Oleh: KH M Arifin Ilham
REPUBLIKA.CO.ID, JAKARTA -- "Wahai Muhammad, Allah sama sekali tidak akan mengazab kaum kafir Quraisy selama kamu berada di tengah-tengah mereka. Dan Allah tidak akan menurunkan azab kepada mereka selama mereka beristighfar kepada-Nya," (QS al-Anfal: 33).
Dalam kitab tafsirnya, Ibnu Katsir memberi catatan atas firman-Nya di atas dengan mengutip pernyataan Ibnu Abbas RA, "Di tengah kehidupan kaum Muslimin, ada dua alat pengaman, yaitu keberadaan Nabi SAW dan istighfar.
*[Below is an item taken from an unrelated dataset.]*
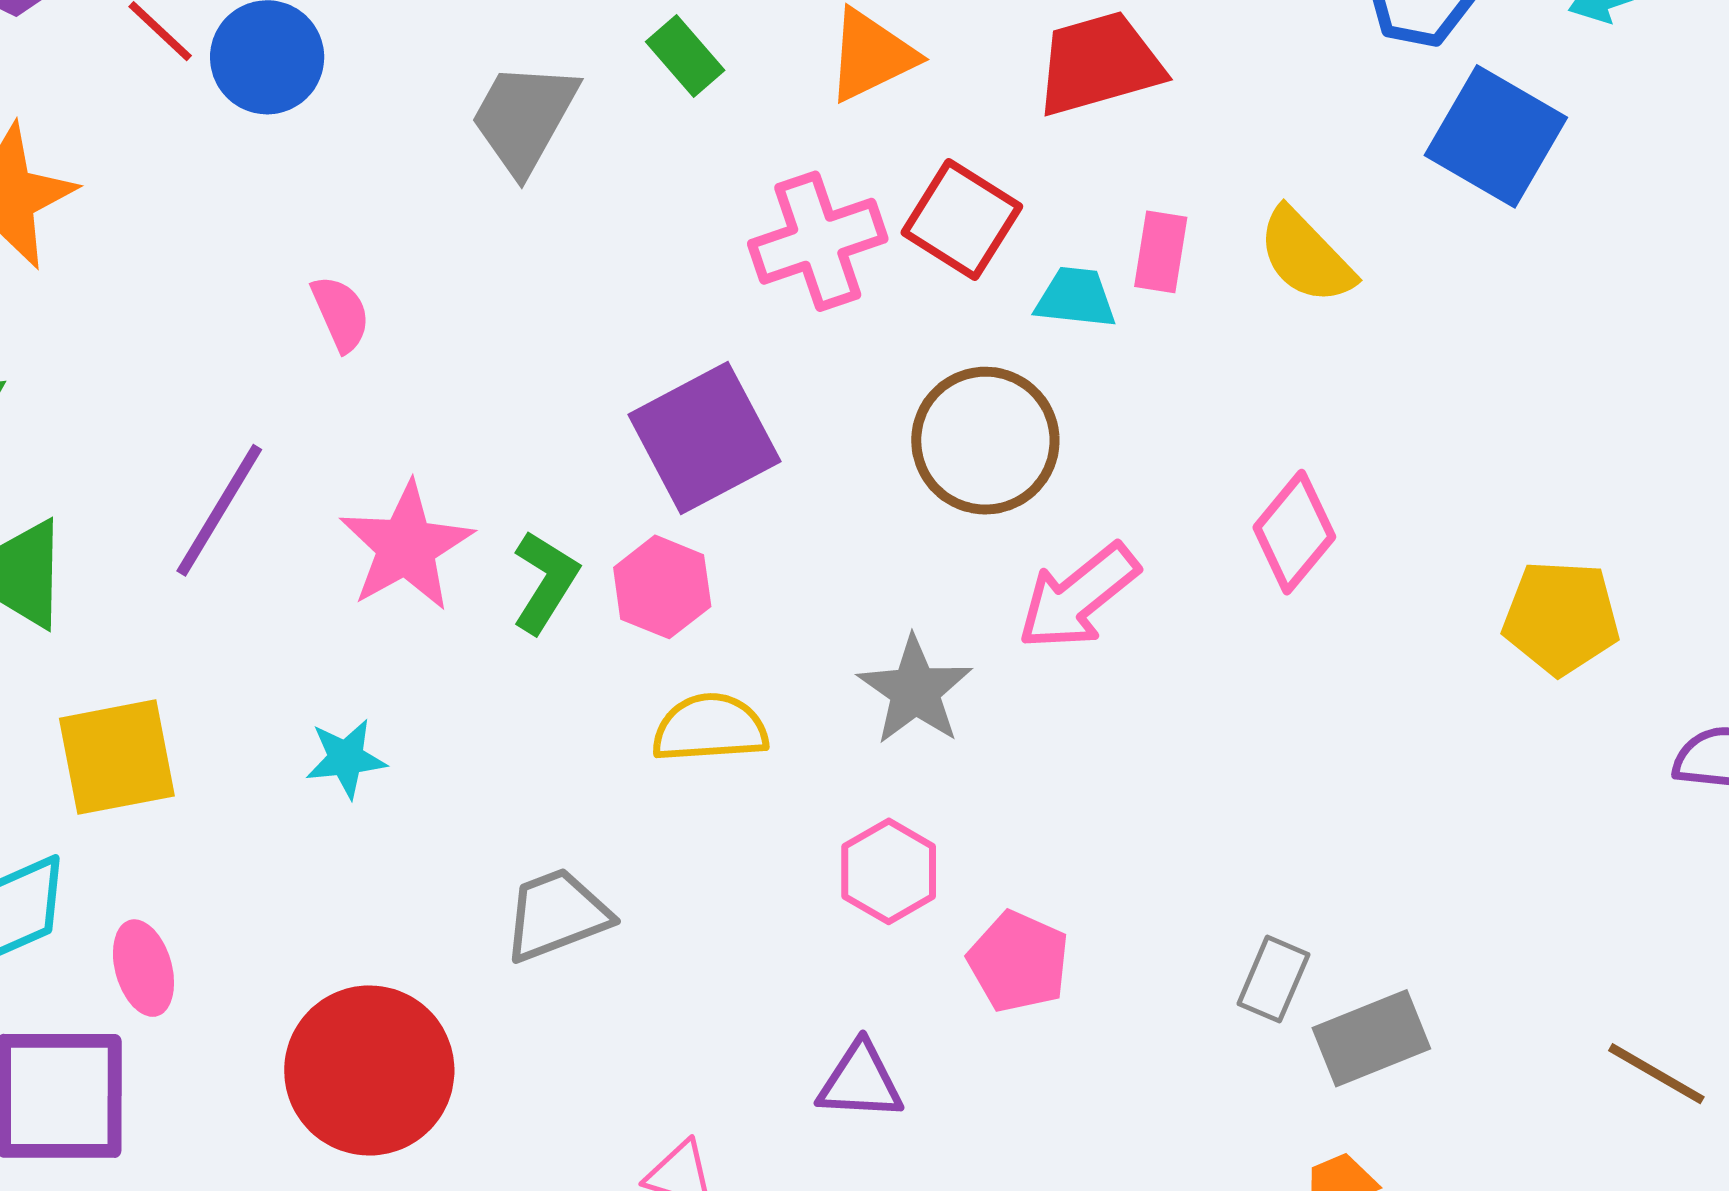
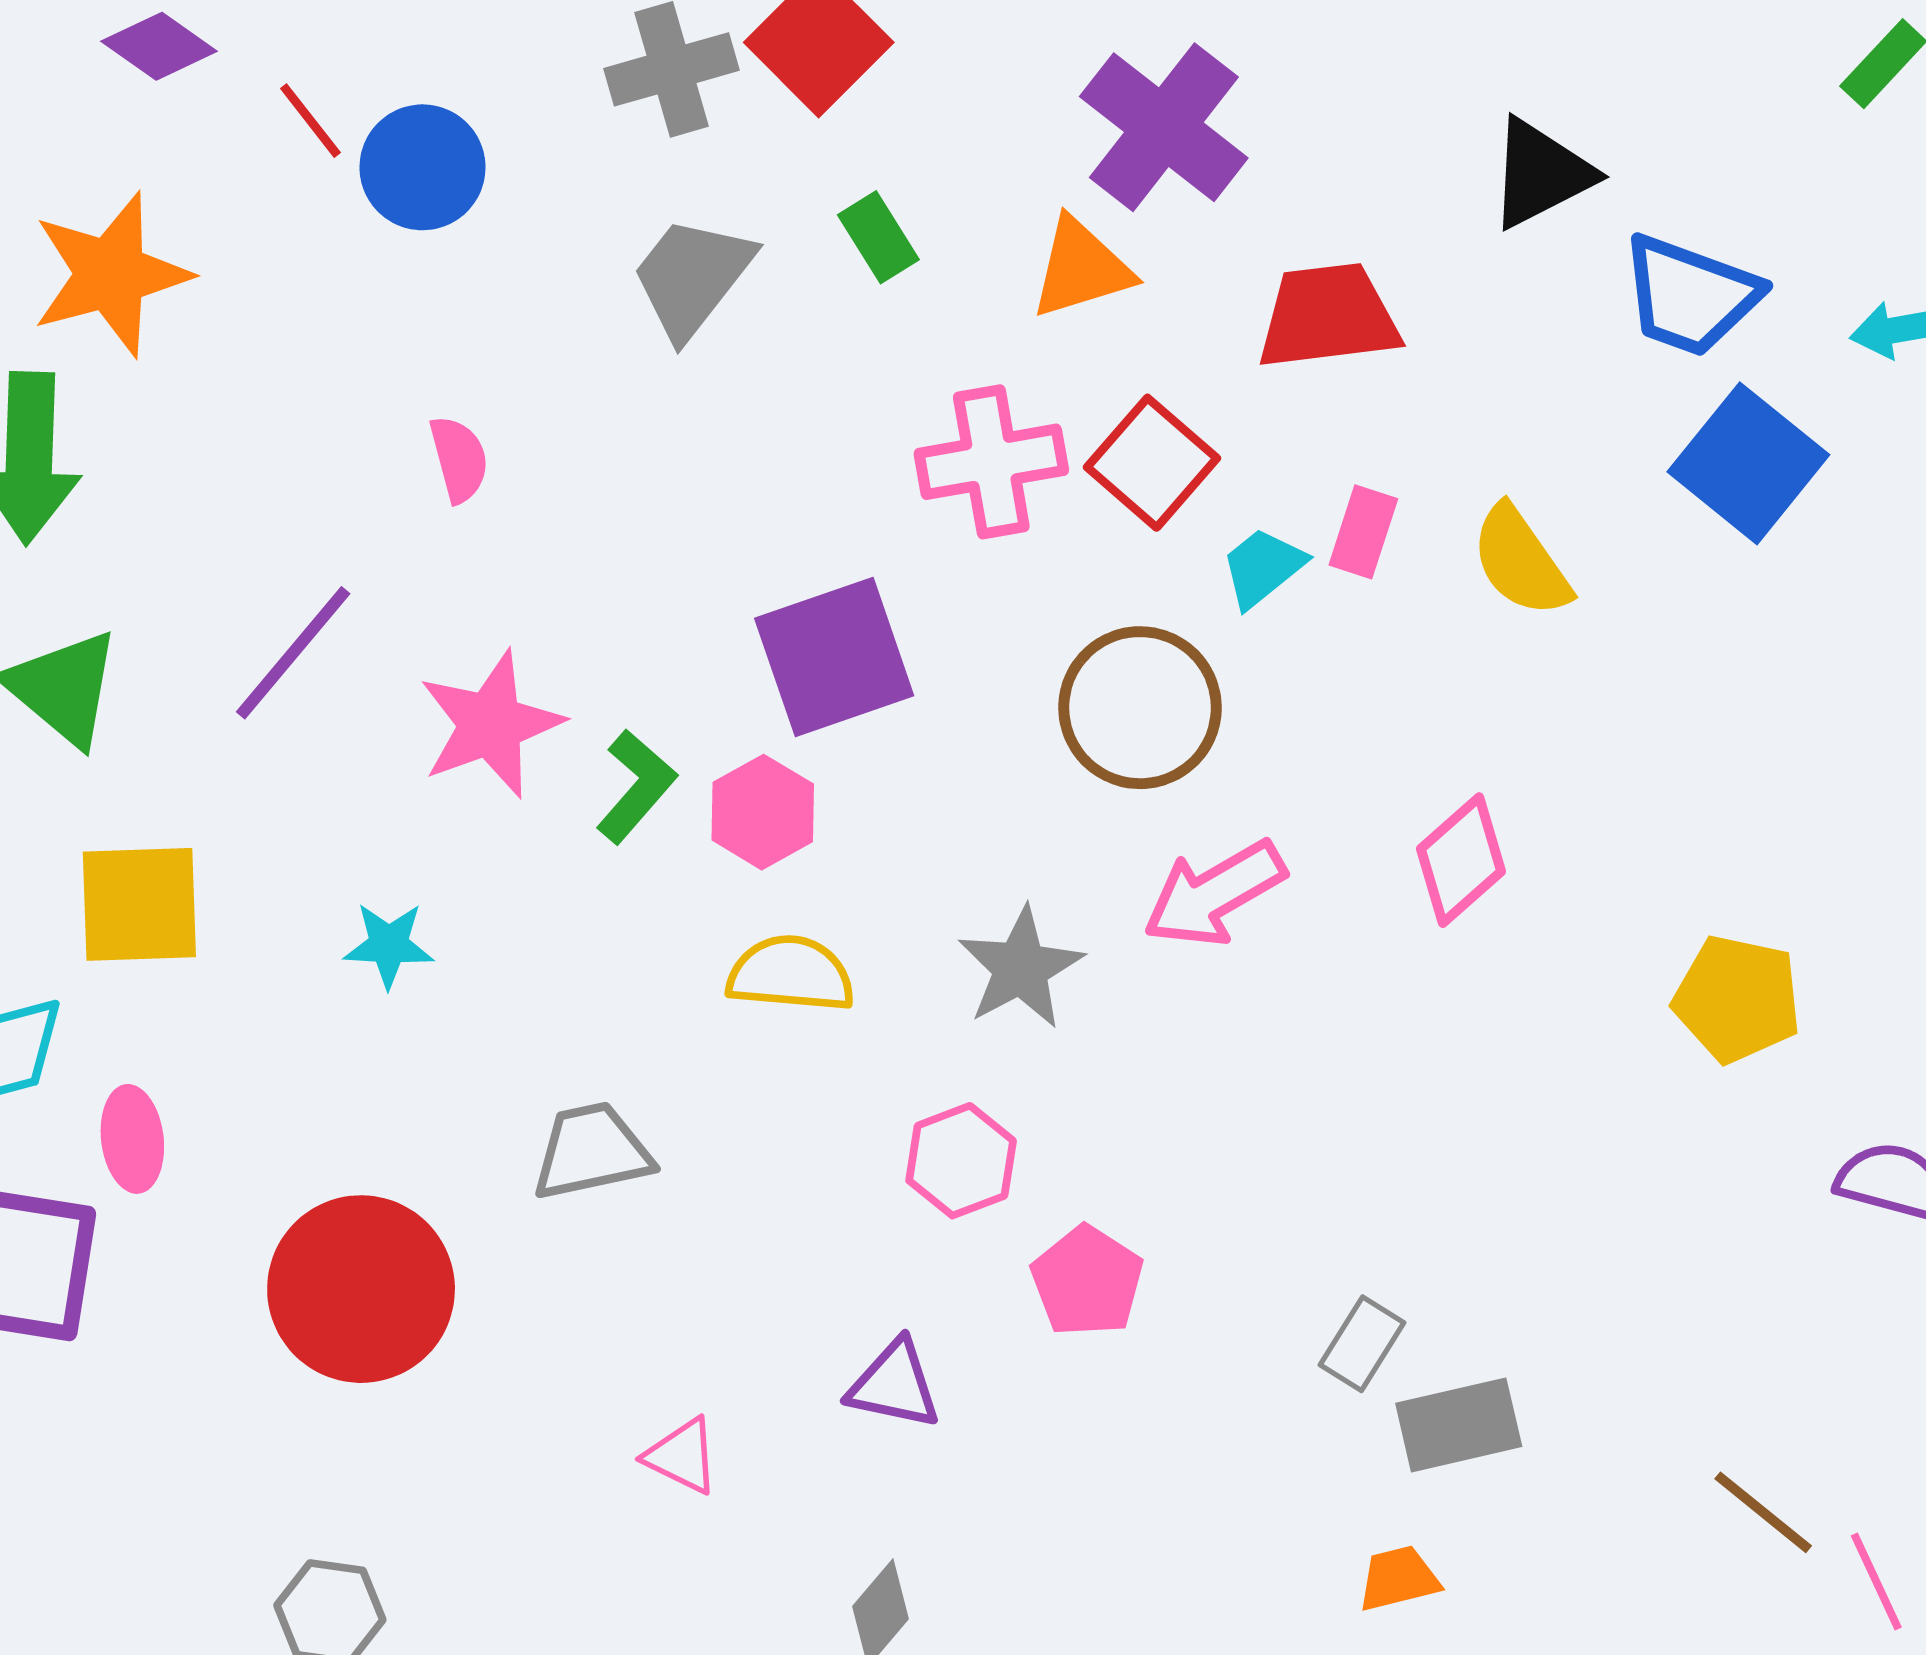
cyan trapezoid: (1076, 298) -> (1263, 567), turned -54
Tetapi, sekarang, Nabi SAW telah wafat, sehingga alat pengaman yang tersisa tinggal istighfar. Lazimkan dirimu dengan istighfar!"
Sahabat yang budiman, dengan terus bermuhasabah diri, mari ajak diri kita untuk melazimkan istighfar. Keadaan kita yang terus terhempas oleh keadaan sulit yang melilit sebenarnya alat pengaman untuk bisa keluar adalah dengan terus bermohon ampun kepada Allah SWT. Keadaan negeri ini yang terus didera persoalan rumit yang berketerusan bisa sesungguhnya menemui pintu kebaikannya jika secara massif dan nasional bertaubat dan melazimkan istighfar.
Akan ada desain suasana dan keadaan yang cukup indah dari Allah sebagai jawaban doa dan harapan kita jika lisan-lisan anak bangsa di negeri ini melazimkan istighfar. Insya Allah, akan menjadi percontohan dunia Islam jika lisan pemimpin, para aparatur negara, menteri, anggota dewan, tentara dan polisi, hakim dan jaksa juga pengacara, penggiat entertainment, dan orang-orang berpunya maupun yang papa, semua melazimkan istighfar. Haqqul yaqin, kebaikan atas negeri ini akan segera menemui asa dan nawa citanya.
Sekadar untuk menyemangati supaya lisan ini lazim dengan istighfar, bercontohlah kepada si tukang roti di masa Imam Ahmad Ibnu Hanbal yang mendapati peristiwa tak terbayangkan. Selama lebih dari 30 tahun si tukang roti yang tinggal di Bashrah ini tak pernah lelah untuk menjadikan lisannya basah dengan istighfar. Ada harap kuat dari istighfar yang dilazimkannya berjumpa dengan Imam al-Hadis terkemuka tersebut.
Mengapa sampai terjadi peristiwa berurutan yang tidak bisa dicerna logika sang pengusung mazhab Hanbali ini. Dimulai satu sore, mengapa sang Imam seperti terdesak hatinya ingin sekali mengunjungi Bashrah, Irak. Lalu, pada saat ingin iktikaf di masjid karena kemalaman, marbut masjid sama sekali tidak mengenalinya, bahkan mengusirnya dengan tidak selazimnya. Bahkan, diceritakan sampai dihempas sang imam ini di jalanan.
Rupanya, jawabannya adalah desain peristiwa dari Allah supaya si tukang roti mendapati hal yang indah dari istighfar yang tak pernah putus dari lisannya. Saat sang imam dihempas di jalanan, si tukang roti yang kebeteluan sedang melintas menghampirinya. Si tukang roti tidak pernah tahu rupa dari sang imam. Dirinya hanya kenal nama. "Jika mau bermalam, di rumahku saja wahai Fulan!"
Sang imam pun ikut serta. Di sinilah bermula desain Allah yang indah itu. Di rumah yang sangat sederhana, sang imam mendapati amal menakjubkan dari si tukang roti. Jika tidak ditanya maka terlihat jelas lisannya terus basah beristighfar. "Wahai tukang roti yang saleh, apakah banyak hal yang istimewa Allah berikan dari istighfarmu yang terus engkau baca?"
"Banyak, semua diijabah. Hanya satu yang belum, yaitu hasratku ingin berjumpa dengan al-Musnid Ahmad Ibnu Hanbal," jawab si tukang roti. Terhenyak sang imam, dirinya segera sadar mengapa sore itu dirinya ingin sekali ke Bashrah dan saat ingin bermalam dan iktikaf di masjid lalu marbut tidak mengenali, bahkan mengusirnya. Rupanya, semua itu karena istighfarnya si tukang roti.
"Wahai tukang roti, di depanmu ini adalah jawaban dari kelaziman lisanmu menjaga istighfar. Sungguh aku adalah Ahmad Ibnu Hanbal!" seru sang imam yang disyukuri penuh takjub oleh si tukang roti.